■ Instructions for the task:
The answer is a stretch of the material below, returned exactly: the line containing "5l2 2M0 0l6", the line containing "M 419,118 L 422,127 L 412,130 L 410,121 Z", and all lines between.

■ Data shown:
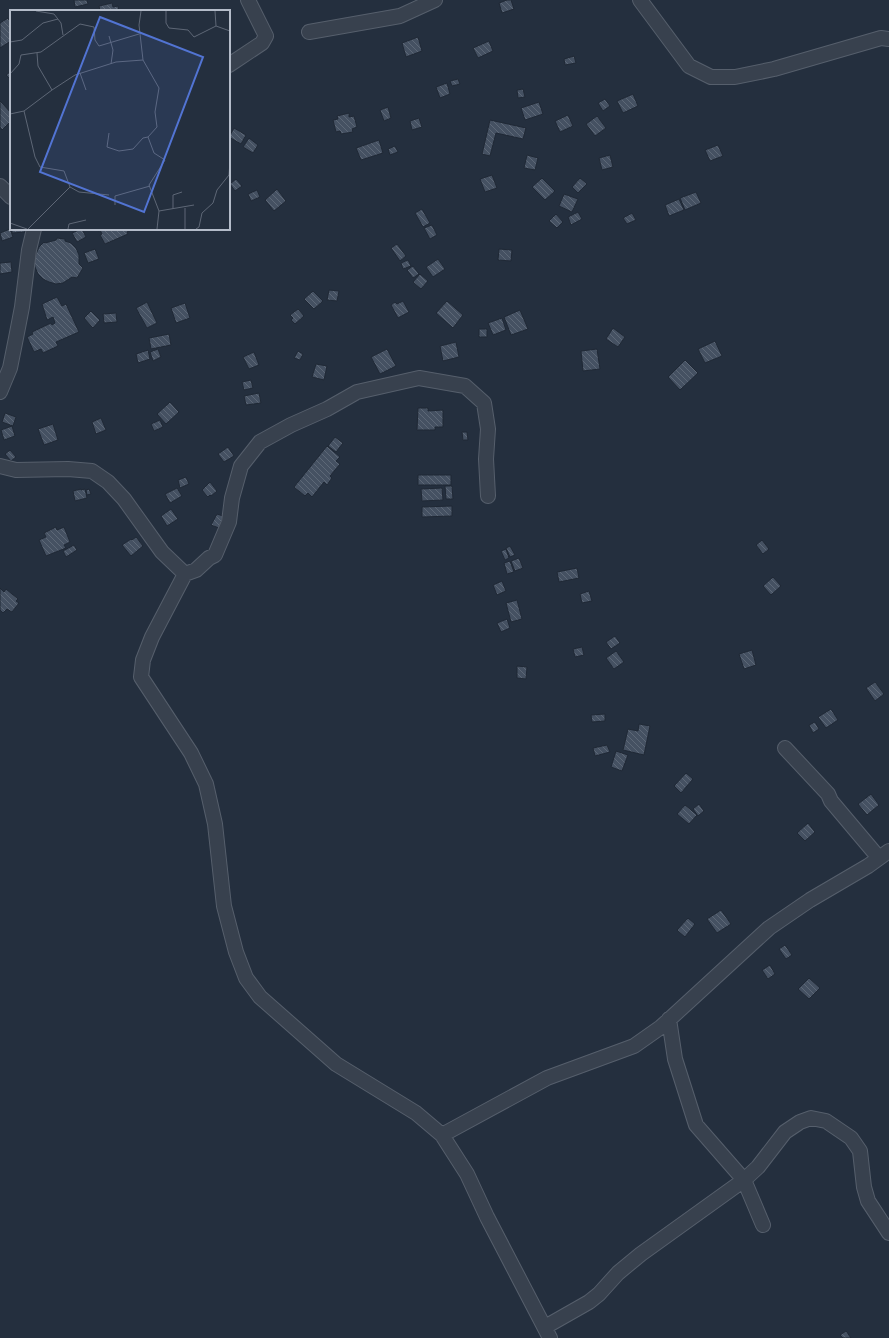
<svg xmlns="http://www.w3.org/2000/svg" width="889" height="1338" font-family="'DejaVu Sans',sans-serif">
	<defs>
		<pattern id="building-back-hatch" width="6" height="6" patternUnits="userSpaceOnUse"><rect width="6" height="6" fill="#455162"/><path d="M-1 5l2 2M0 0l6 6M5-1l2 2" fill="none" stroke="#5d6877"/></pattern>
	</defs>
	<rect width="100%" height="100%" fill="#242f3e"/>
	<path fill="url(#building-back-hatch)" stroke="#1f2835" d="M 74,0 L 87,0 L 88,4 L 75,7 Z
		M 507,0 L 511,0 L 514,9 L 502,13 L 499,3 Z
		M 112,3 L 113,7 L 118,6 L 119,11 L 100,11 L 99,6 Z
		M 8,18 L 11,24 L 11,41 L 0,48 L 0,23 Z
		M 418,37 L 422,51 L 406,57 L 402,43 Z
		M 489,41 L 493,51 L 478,58 L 473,48 Z
		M 574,56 L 576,63 L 565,65 L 564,59 Z
		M 11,71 L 11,80 L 6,75 Z
		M 458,79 L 460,84 L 452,86 L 450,81 Z
		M 447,83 L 450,94 L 440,98 L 436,87 Z
		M 523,89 L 525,97 L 518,98 L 517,90 Z
		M 633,94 L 638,106 L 623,113 L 617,101 Z
		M 605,99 L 610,106 L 603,111 L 598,103 Z
		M 0,101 L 11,113 L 11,121 L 2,130 L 0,127 Z
		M 539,102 L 543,114 L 525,120 L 521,108 Z
		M 388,107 L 391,118 L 384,121 L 380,110 Z
		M 349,113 L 349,117 L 354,116 L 357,127 L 352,129 L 353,132 L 341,134 L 340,131 L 336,132 L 333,120 L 338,119 L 337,116 Z
		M 568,115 L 573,126 L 560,132 L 555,121 Z
		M 597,116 L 606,128 L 595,136 L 586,124 Z
		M 419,118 L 422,127 L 412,130 L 410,121 Z
		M 490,120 L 526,128 L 523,139 L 496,133 L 490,156 L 482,154 Z
		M 234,128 L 246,135 L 241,144 L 229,137 Z
		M 249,138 L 258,145 L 253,153 L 243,147 Z
		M 379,140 L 383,153 L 361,160 L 356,148 Z
		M 718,145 L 723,156 L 710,161 L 705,150 Z
		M 395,146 L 398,152 L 390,155 L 388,149 Z
		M 527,155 L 538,158 L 535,170 L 524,168 Z
		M 610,155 L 613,167 L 602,170 L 599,158 Z
		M 492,175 L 497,188 L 485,192 L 480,179 Z
		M 542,178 L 555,191 L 545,200 L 532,187 Z
		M 580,178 L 587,184 L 578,193 L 572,187 Z
		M 236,179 L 242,186 L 235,191 L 230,184 Z
		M 277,189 L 286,201 L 274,211 L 265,200 Z
		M 257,190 L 260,197 L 251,201 L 248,194 Z
		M 696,192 L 701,203 L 685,210 L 680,198 Z
		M 564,194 L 578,199 L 572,212 L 559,206 Z
		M 679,199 L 684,210 L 669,216 L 665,205 Z
		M 422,209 L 430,223 L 423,227 L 415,213 Z
		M 578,212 L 582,219 L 571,225 L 568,217 Z
		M 632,213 L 636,220 L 627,224 L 623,218 Z
		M 556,214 L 563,222 L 557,228 L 549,221 Z
		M 432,225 L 437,235 L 430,239 L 424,228 Z
		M 10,229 L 13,237 L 2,241 L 0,233 Z
		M 12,229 L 25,229 L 25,232 L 12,233 Z
		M 81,229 L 82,229 L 86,237 L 77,242 L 72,233 Z
		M 97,229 L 130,229 L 131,230 L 127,232 L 128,234 L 105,244 L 100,235 L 102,234 L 100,230 L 98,231 Z
		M 57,238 L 65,239 L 65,241 L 71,243 L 76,248 L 79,255 L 79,264 L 83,268 L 77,278 L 72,277 L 63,283 L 56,284 L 49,282 L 43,279 L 38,274 L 35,267 L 34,261 L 36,254 L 39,247 L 44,242 L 45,243 L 56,240 Z
		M 397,244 L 406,256 L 400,261 L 391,248 Z
		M 95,249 L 99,259 L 88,263 L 84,253 Z
		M 499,249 L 512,250 L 511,261 L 498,260 Z
		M 438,259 L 445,269 L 433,277 L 426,267 Z
		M 408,260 L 411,266 L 403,269 L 401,263 Z
		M 11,262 L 12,272 L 0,274 L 0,263 Z
		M 413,266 L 419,274 L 413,278 L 407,270 Z
		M 420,274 L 428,281 L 421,289 L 413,282 Z
		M 329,290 L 339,291 L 337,301 L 327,300 Z
		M 313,291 L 323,301 L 314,309 L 304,299 Z
		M 57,297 L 62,306 L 66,304 L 79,332 L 56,342 L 58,346 L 43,353 L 41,349 L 34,352 L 27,337 L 33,334 L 32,332 L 51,323 L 52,325 L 55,323 L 53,317 L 47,320 L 42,304 Z
		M 403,301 L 409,312 L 398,318 L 391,305 L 395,302 L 397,304 Z
		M 447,301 L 463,315 L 453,328 L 436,313 Z
		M 147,302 L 157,323 L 147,328 L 136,308 Z
		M 185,303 L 190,318 L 176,323 L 171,308 Z
		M 298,309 L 304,316 L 295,324 L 291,320 L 293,318 L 290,315 Z
		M 520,310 L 528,329 L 511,335 L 504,317 Z
		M 91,311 L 100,320 L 93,328 L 84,318 Z
		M 116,313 L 117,322 L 104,323 L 103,314 Z
		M 502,318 L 506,330 L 493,335 L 488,323 Z
		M 613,328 L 625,337 L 618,347 L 606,339 Z
		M 479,329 L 487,329 L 487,337 L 479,337 Z
		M 169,334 L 171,345 L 151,349 L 149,338 Z
		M 715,341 L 722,356 L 705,363 L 698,349 Z
		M 456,342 L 459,357 L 443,361 L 440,346 Z
		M 158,349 L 161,357 L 153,361 L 150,352 Z
		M 387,349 L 396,366 L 380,374 L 371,357 Z
		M 597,349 L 600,369 L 583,371 L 581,351 Z
		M 148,350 L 150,359 L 138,363 L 136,354 Z
		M 298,351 L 303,354 L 300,360 L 294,358 Z
		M 254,352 L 259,365 L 249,369 L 243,357 Z
		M 685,360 L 698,373 L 680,390 L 668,377 Z
		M 316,364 L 327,366 L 324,380 L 312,377 Z
		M 251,380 L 253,388 L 244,390 L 242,382 Z
		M 259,393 L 261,403 L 246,405 L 244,396 Z
		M 170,402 L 179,412 L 166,424 L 157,414 Z
		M 418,408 L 428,408 L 428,411 L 443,410 L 443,427 L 435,427 L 435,430 L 417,430 Z
		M 5,413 L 16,417 L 13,426 L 2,422 Z
		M 101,418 L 106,430 L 96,434 L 92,422 Z
		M 160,420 L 163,427 L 154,431 L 151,424 Z
		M 53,424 L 58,440 L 44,445 L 38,429 Z
		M 12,426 L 15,436 L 4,440 L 1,430 Z
		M 462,432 L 467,432 L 468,440 L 463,440 Z
		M 335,437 L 343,443 L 336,452 L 328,446 Z
		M 327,446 L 340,457 L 336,461 L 340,464 L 330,476 L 332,478 L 327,485 L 324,482 L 312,497 L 308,493 L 305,496 L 294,487 Z
		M 228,447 L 234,456 L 224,462 L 218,454 Z
		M 10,450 L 16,457 L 11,461 L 5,454 Z
		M 418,475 L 451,475 L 451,485 L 418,485 Z
		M 186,477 L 189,484 L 180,488 L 178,480 Z
		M 210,482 L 217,491 L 211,496 L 210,495 L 208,497 L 202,490 Z
		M 445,486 L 452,486 L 453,499 L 446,499 Z
		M 177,488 L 182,496 L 170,503 L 165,494 Z
		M 442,488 L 443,500 L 422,501 L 421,489 Z
		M 81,489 L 81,490 L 85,489 L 87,498 L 75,501 L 73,491 Z
		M 89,489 L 91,494 L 87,495 L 86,490 Z
		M 452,506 L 452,516 L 422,517 L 422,507 Z
		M 171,509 L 178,519 L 167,526 L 161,516 Z
		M 217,514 L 223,516 L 219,528 L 211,525 Z
		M 56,527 L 57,530 L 64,527 L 70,542 L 64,545 L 66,548 L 46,556 L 39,540 L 46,537 L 44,533 Z
		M 136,537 L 143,546 L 131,556 L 122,545 L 131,539 L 132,540 Z
		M 762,540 L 769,549 L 763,554 L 756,545 Z
		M 74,545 L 77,550 L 66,557 L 63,551 Z
		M 510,546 L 515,555 L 510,557 L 506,548 Z
		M 506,549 L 509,558 L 505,560 L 501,551 Z
		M 519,558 L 523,568 L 515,571 L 511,561 Z
		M 510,561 L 514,572 L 507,574 L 504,563 Z
		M 577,568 L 579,578 L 559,582 L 557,572 Z
		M 773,577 L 781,586 L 771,595 L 763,586 Z
		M 502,581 L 506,591 L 497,595 L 493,585 Z
		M 0,588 L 4,592 L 6,589 L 18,599 L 16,601 L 19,603 L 12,612 L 7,609 L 3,613 L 0,610 Z
		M 589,591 L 592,601 L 582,603 L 580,594 Z
		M 517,600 L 522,619 L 511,622 L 506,603 Z
		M 507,619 L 510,628 L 501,632 L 497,623 Z
		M 615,636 L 620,643 L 611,649 L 606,642 Z
		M 582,647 L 584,655 L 575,657 L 573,649 Z
		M 752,650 L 756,665 L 744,669 L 739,654 Z
		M 616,651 L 624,662 L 614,669 L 606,658 Z
		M 517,666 L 527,667 L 526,679 L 517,678 Z
		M 875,682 L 884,694 L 875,701 L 866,688 Z
		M 831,709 L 838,720 L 826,728 L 818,717 Z
		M 605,714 L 605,721 L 592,722 L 591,715 Z
		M 815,722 L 819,729 L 813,733 L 809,725 Z
		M 639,724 L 650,726 L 644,755 L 623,750 L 628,729 L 638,731 Z
		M 607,745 L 610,752 L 595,756 L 593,748 Z
		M 616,751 L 628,755 L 622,771 L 611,767 Z
		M 686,773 L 693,779 L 681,793 L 674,786 Z
		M 871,794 L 879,805 L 867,815 L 858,804 Z
		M 699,804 L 704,811 L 698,816 L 693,809 Z
		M 685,805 L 697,815 L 689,824 L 677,814 Z
		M 808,823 L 815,832 L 805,841 L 797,833 Z
		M 721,910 L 731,924 L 717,933 L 707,919 Z
		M 688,918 L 695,924 L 685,937 L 677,930 Z
		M 785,945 L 792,955 L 786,959 L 779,949 Z
		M 770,965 L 775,974 L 768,979 L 762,970 Z
		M 809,978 L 820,988 L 809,999 L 798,989 Z
		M 846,1331 L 851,1338 L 843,1338 L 840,1335 Z"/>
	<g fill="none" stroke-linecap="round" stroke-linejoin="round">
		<defs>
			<path id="street" d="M 640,0 L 689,66 L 711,77 L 735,77 L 774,69 L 881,38 L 889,39
				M 309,32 L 400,16 L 435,0
				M 229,65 L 262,43 L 266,36 L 248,0
				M 0,186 L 11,197
				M 0,392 L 10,368 L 16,338 L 22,307 L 29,250 L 34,229
				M 0,466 L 16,470 L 68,469 L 92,471 L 108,482 L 124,499 L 162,552 L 185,574 L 152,637 L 143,660 L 141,677 L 191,753 L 206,784 L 215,824 L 224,906 L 236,952 L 246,978 L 260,997 L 336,1064 L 416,1113 L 442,1135 L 467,1174 L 487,1217 L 550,1338
				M 185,574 L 196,570 L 209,558 L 215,555 L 229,522 L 232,498 L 241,466 L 260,442 L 291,425 L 327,409 L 357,392 L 419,378 L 465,386 L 484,403 L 488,429 L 486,459 L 488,496
				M 785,748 L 828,794 L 831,801 L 879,858
				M 669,1019 L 675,1059 L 696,1125 L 744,1180 L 763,1225
				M 442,1135 L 547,1078 L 634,1046 L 661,1027 L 769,928 L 810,900 L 868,866 L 889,851
				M 545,1327 L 589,1302 L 599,1294 L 618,1273 L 641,1254 L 744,1180 L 758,1167 L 785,1132 L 800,1122 L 811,1118 L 826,1121 L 851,1138 L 860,1151 L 864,1187 L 868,1201 L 889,1233"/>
		</defs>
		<use href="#street" stroke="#565f6c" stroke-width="16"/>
		<use href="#street" stroke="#38414e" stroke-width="14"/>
	</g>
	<g transform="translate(10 10)">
		<rect width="220" height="220" fill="#242f3e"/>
		<path fill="none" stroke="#5e6776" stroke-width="1" d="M 26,1 L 44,4 L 51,13 L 53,25M 131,1 L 129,15 L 133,50 L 149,78 L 145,102 L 147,117 L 138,127 L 144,143 L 155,150 L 139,175 L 149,201 L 147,219M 156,1 L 156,13 L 159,18 L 178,20 L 184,27 L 206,16M 205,1 L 206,16 L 220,21M 99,26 L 103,40 L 101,54M 0,32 L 12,30 L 33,13 L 48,9M 27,43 L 28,56 L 42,80 L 65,65 L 106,52 L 133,50M 70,63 L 76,80M 0,64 L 9,54 L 11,45 L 31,42 L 70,14 L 84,17 L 85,30 L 89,36 L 129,24M 14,101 L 25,147 L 30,157 L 54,161 L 60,177 L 69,182 L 99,185M 0,104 L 14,101 L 42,80M 99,123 L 97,137 L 109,141 L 123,139 L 133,128 L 138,127M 105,195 L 105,186 L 140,176M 163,199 L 163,185 L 172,182M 149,201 L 184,195M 0,213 L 17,219M 18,219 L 60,177M 58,219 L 59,214 L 76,210M 175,219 L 175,198M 186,219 L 189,217 L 192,203 L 203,193 L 207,180 L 219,165 L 220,151"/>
		<path fill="#5274d3" fill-opacity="0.15" stroke="#5274d3" stroke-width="2" d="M 90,7 L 193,47 L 134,202 L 30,162 Z"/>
		<rect width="220" height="220" fill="none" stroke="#b4bcc9" stroke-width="2"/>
	</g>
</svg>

■ Answer:
		<pattern id="building-back-hatch" width="6" height="6" patternUnits="userSpaceOnUse"><rect width="6" height="6" fill="#455162"/><path d="M-1 5l2 2M0 0l6 6M5-1l2 2" fill="none" stroke="#5d6877"/></pattern>
	</defs>
	<rect width="100%" height="100%" fill="#242f3e"/>
	<path fill="url(#building-back-hatch)" stroke="#1f2835" d="M 74,0 L 87,0 L 88,4 L 75,7 Z
		M 507,0 L 511,0 L 514,9 L 502,13 L 499,3 Z
		M 112,3 L 113,7 L 118,6 L 119,11 L 100,11 L 99,6 Z
		M 8,18 L 11,24 L 11,41 L 0,48 L 0,23 Z
		M 418,37 L 422,51 L 406,57 L 402,43 Z
		M 489,41 L 493,51 L 478,58 L 473,48 Z
		M 574,56 L 576,63 L 565,65 L 564,59 Z
		M 11,71 L 11,80 L 6,75 Z
		M 458,79 L 460,84 L 452,86 L 450,81 Z
		M 447,83 L 450,94 L 440,98 L 436,87 Z
		M 523,89 L 525,97 L 518,98 L 517,90 Z
		M 633,94 L 638,106 L 623,113 L 617,101 Z
		M 605,99 L 610,106 L 603,111 L 598,103 Z
		M 0,101 L 11,113 L 11,121 L 2,130 L 0,127 Z
		M 539,102 L 543,114 L 525,120 L 521,108 Z
		M 388,107 L 391,118 L 384,121 L 380,110 Z
		M 349,113 L 349,117 L 354,116 L 357,127 L 352,129 L 353,132 L 341,134 L 340,131 L 336,132 L 333,120 L 338,119 L 337,116 Z
		M 568,115 L 573,126 L 560,132 L 555,121 Z
		M 597,116 L 606,128 L 595,136 L 586,124 Z
		M 419,118 L 422,127 L 412,130 L 410,121 Z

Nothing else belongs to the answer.